Are you a player? How did you handle a certain situation that the GM presented in your latest session? What long term plans do you have for your character(s) in the campaign, should they survive to see them come to fruition? Are you playing using a more complex system involving a lot of moving parts - how do you navigate it? Do you have any “builds” that you think have worked in the game? Any curious or clever ways in which you or your fellow players solved a situation in the game?

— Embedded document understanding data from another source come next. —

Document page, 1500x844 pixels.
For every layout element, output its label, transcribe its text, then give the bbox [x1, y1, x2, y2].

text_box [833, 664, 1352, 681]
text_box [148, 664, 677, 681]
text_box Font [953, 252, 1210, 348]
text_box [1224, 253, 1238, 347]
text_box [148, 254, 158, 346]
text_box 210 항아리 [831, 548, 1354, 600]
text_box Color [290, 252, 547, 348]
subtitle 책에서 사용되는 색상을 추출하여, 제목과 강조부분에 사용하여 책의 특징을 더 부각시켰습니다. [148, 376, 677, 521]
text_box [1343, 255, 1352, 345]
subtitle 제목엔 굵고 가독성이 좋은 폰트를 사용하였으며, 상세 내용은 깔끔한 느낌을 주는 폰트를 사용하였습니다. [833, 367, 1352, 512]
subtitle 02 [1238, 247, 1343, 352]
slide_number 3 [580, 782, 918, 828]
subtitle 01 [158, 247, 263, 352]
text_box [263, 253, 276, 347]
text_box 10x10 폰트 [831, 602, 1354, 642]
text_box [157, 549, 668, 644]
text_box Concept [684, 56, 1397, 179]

All of these above are things one can and should write about, I think. Writing about what you feel about the gaming experience, what you like and don’t like, what works and what doesn’t is important. For me personally, it allows me to actually think about the events of the game. Not the campaign, the game. About why I decided to resolve a situation one way, instead of another. Thinking about your hobby this way is what leads you to deciding what it is you like or don’t like. It builds actual taste. And simply knowing what you like, and why you like it will put you ahead of so ,so many people out there.

Second

    Write theory. If you already have plenty of practice with your hobby, and have gathered a good amount of useful information, knowledge and tricks of the trade? Share them with everyone else so that other hobbyists may learn from them.

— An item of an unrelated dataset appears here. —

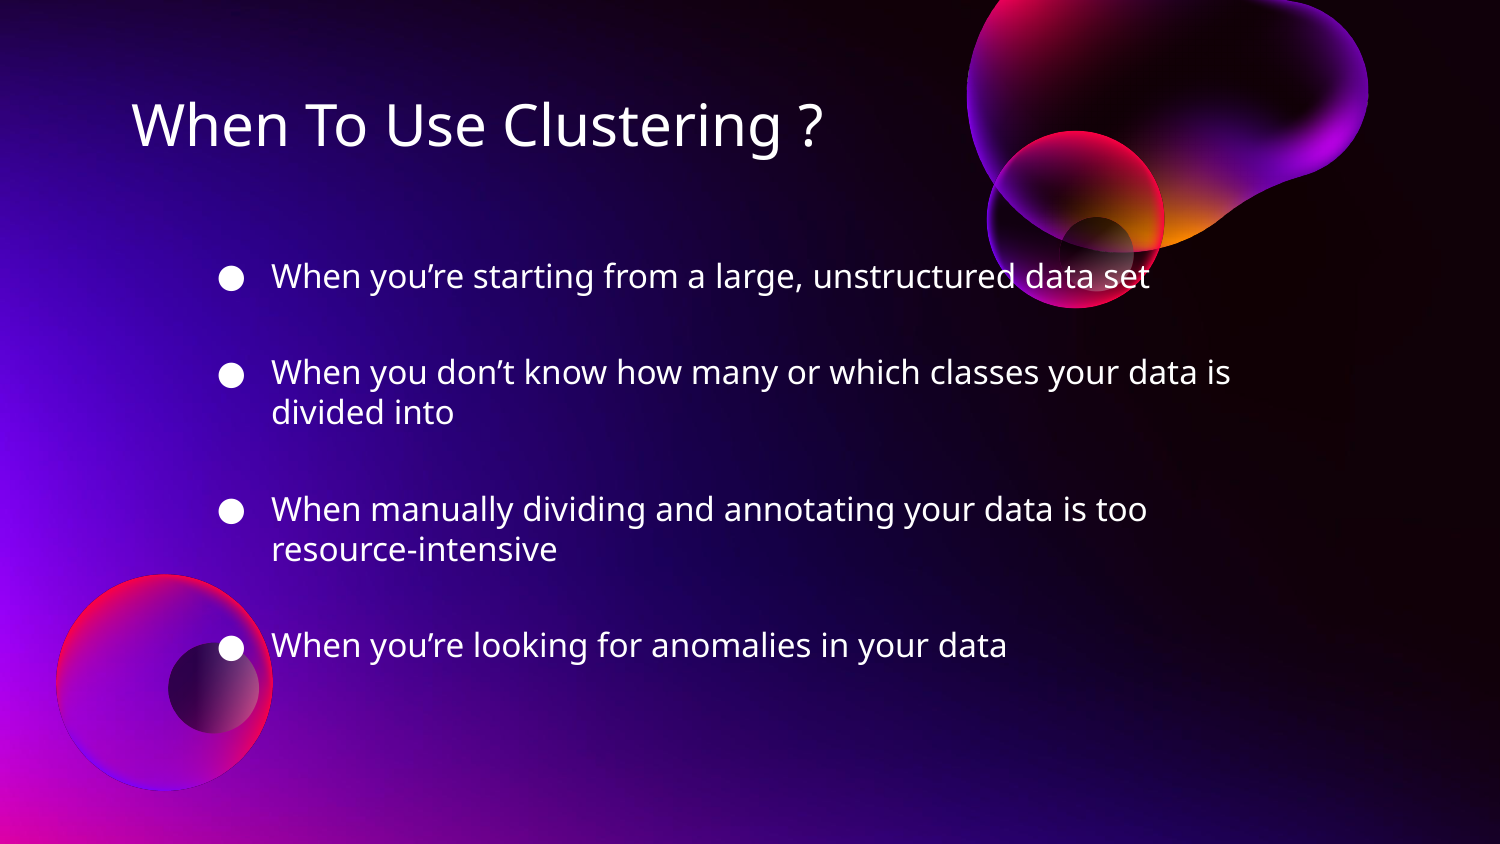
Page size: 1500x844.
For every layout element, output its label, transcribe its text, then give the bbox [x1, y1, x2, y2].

text_box When you’re starting from a large, unstructured data set When you don’t know how many or which classes your data is divided into When manually dividing and annotating your data is too resource-intensive When you’re looking for anomalies in your data [180, 239, 1253, 728]
picture [0, 0, 1500, 844]
title When To Use Clustering ? [116, 72, 1384, 167]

This is the biggest thing that helped the OSR take shape as it did - people blogged about games, and about how to run games or play games. And it was born out of actual practice, like all good theory is. There are so many elements of this niche of the hobby that started their life on blogs, by having people write so that they can share their experience with others. And doing it for free, too. But we’ll get to that point later.

Third

    Write criticism. TTRPGs especially are woefully lacking in decent criticism. Be it reviews of products or what have you, things are….rather dire. Everything is either reading ad copy at you, or if you’re lucky someone reading through an adventure module and telling you how it feels. There’s nothing wrong with that, but playing TTRPGs is a hobby of doing things, not simply consuming media. Real, honest and valuable criticism comes from actual play (see below) and I would love to see more people writing about things they’ve run or played in, and giving an honest opinion on what worked and what didn’t.

There are issues with this, of course - in small circles like TTRPGs (let alone something even more niche like the OSR or Storygames) people tend to more or less know each other, and so it can feel a bit awkward to write a review about how another fellow hobbyist’s project is just kind of bad.

And that’s true…but conversely, this is part of being an adult. Taking criticism when it is given honestly and earnestly and without malice, and learning from it. And, hopefully, emerging a better hobbyist in the process.

Fourth and Last

    Just write about whatever is on your mind! This is probably the least important, but still valuable to keep you in the habit of recording and writing about your hobby.

You of course don’t have to just do a blog at all. Maybe you have a YouTube channel, in which case you can record videos about all of the above mentioned topics! Or maybe you write a newsletter that you send out to people. Or you want to go proper old school and take the atavistic route, writing, printing, hand-stapling and distributing small print run physical zines with your writings in them.

The actual medium matters only a little. The practice is the important part.